Two takeaways stick out to me. The first is her perspective on her madness and the structural approach to cure it. Scanlon spends a lot of time exploring both the epicenter of her depression — the loss of her mother to cancer at a young age (“the essential female tragedy” of a daughter’s loss of the mother, as she quotes Adrienne Rich) — and the ways that the care she received in the NYSPI may have helped and hindered her progression toward life outside the asylum.
It surprised me to learn about the ways that Scanlon felt that her illness was perpetuated.
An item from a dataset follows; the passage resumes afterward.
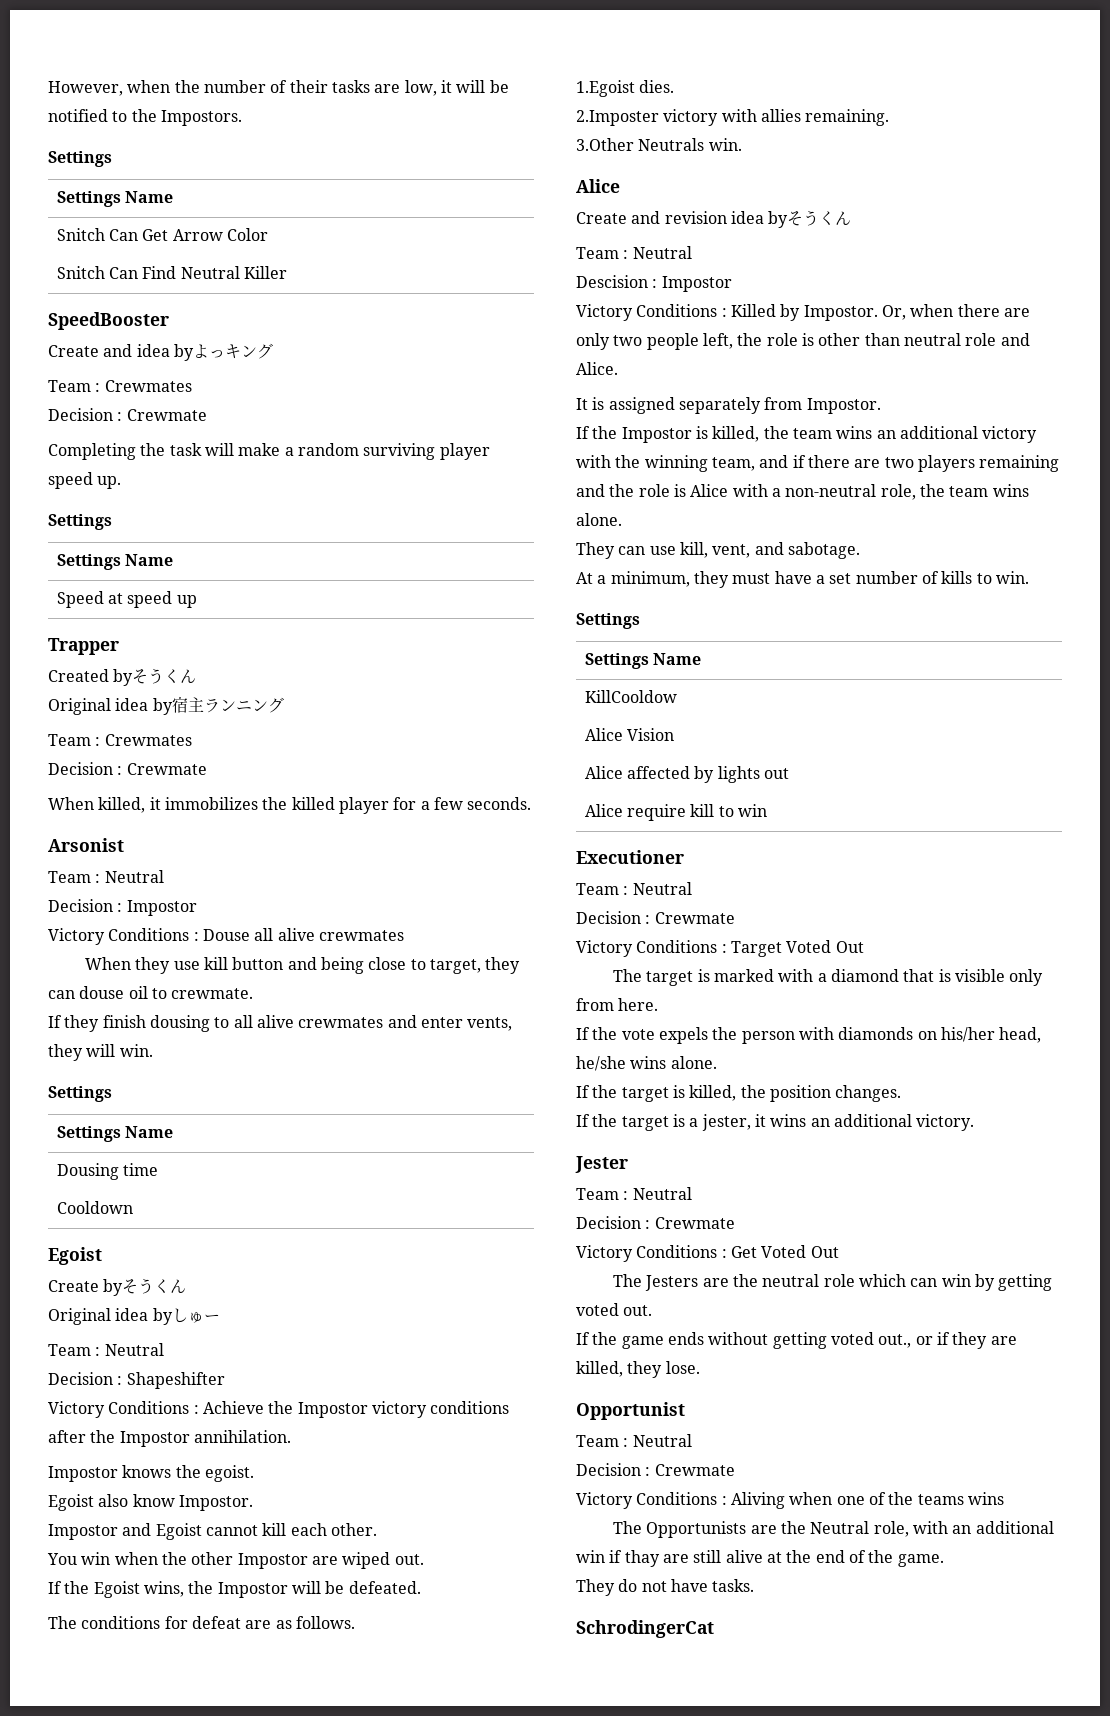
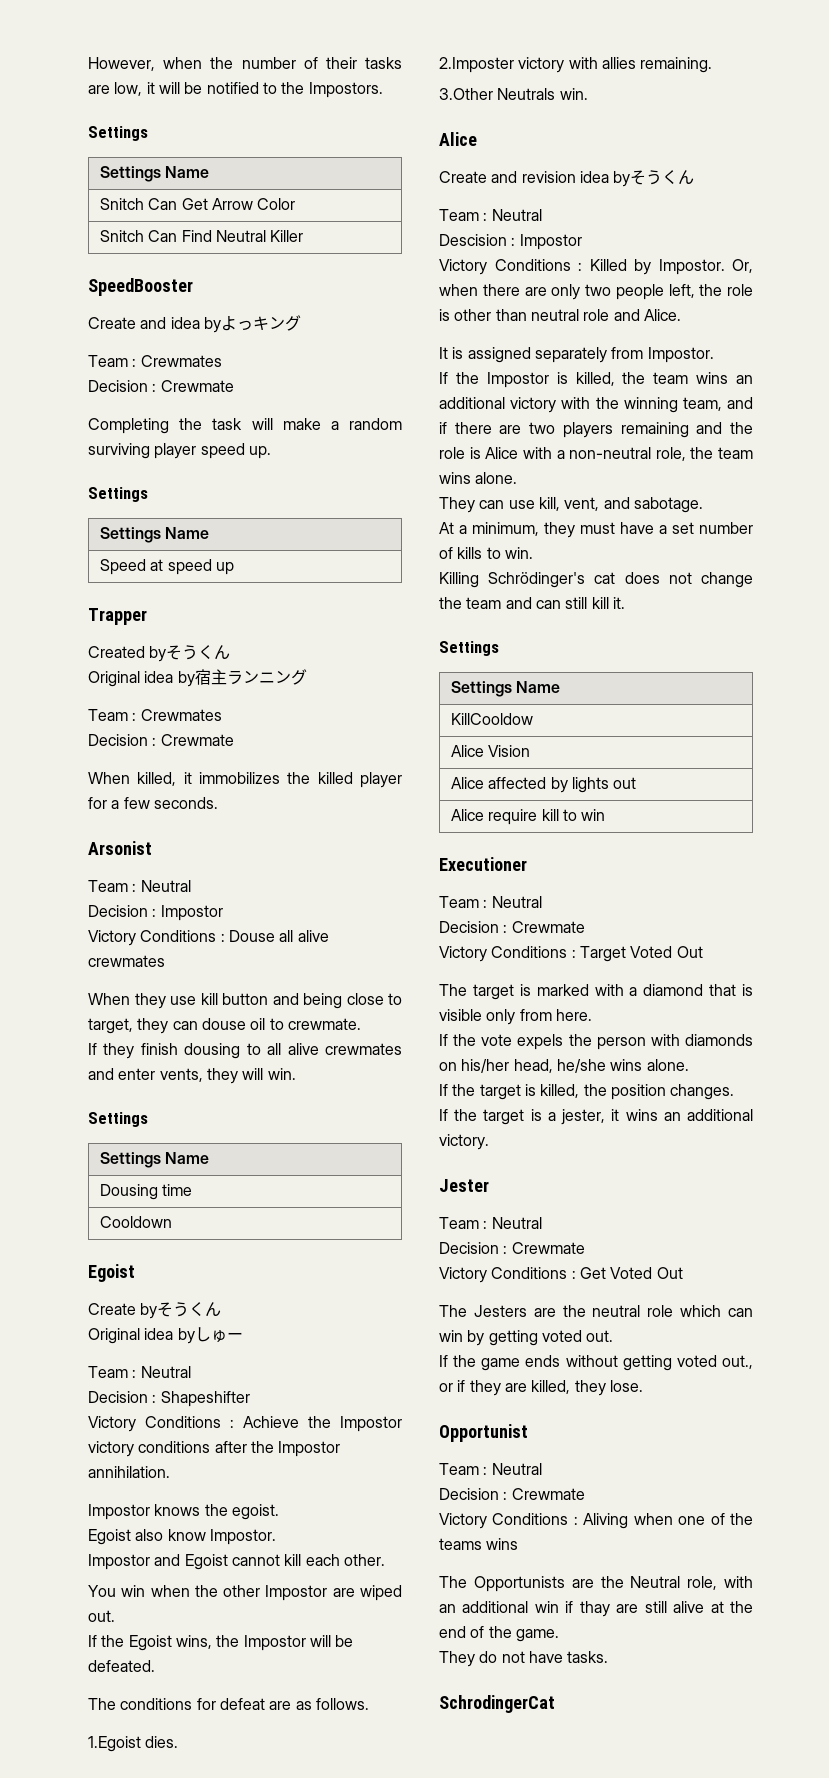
(1029, 577) none -> [439,572,753,588] [439,597,625,609] // Killing Schrödinger's cat does not change the team and can still kill it.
She experienced a kind of imposter syndrome at times, thinking that she was not as “sick” as other patients in the hospital, thinking that she was not as “normal” as other college students when she left the hospital, and knowing that she performed her illness to match some of the opinions of the doctors attempting to diagnose her.
She describes a desperation for care that is so great, that she was willing to perform — acting more sick, more helpless, more like whatever the doctors expected — in order to receive care that she did not know how to ask for otherwise.
“Tell me your feelings, talk to me about your problems, and I will decide if you are well enough to leave or if you must remain here. It was a sport,” she writes.
Maybe she did not have exactly the symptoms or the experience that she portrayed, but she was certainly experiencing something, some lack of a skillset or coping ability, that prevented her from functioning the way the average person would under stress, from asking for the support she needed to get through. On top of this, she was living a sedentary lifestyle, medicated over and over again, trusting doctors who even twenty years ago did not know as much as we know now about how to help someone who is suffering.
Not only did Scanlon experience this, but she provides evidence of this experience shared among authors and characters over the last hundred and fifty years. This brings me to the other takeaway from the memoir: an excellent and exhaustive list of suggested reading. Scanlon covers many texts about and by madwomen, from “The Yellow Wallpaper” to “Girl, Interrupted.”
She situates her story in the context of women’s mental health in the U.S., and women’s health generally. She compares her mother’s breast cancer to Audre Lorde’s experience with the same disease; she discusses Shulamith Firestone’s radical feminism; she brings perennial favorites Marguerite Duras and Toni Morrison and Sylvia Plath to the stage.
Readers looking for a light or funny read should keep looking elsewhere. Readers looking for a syllabus for beginning to understand women’s mental health will find one in “Committed.”
Kaitlyn Shirey is an engineer and writer from Westmoreland County.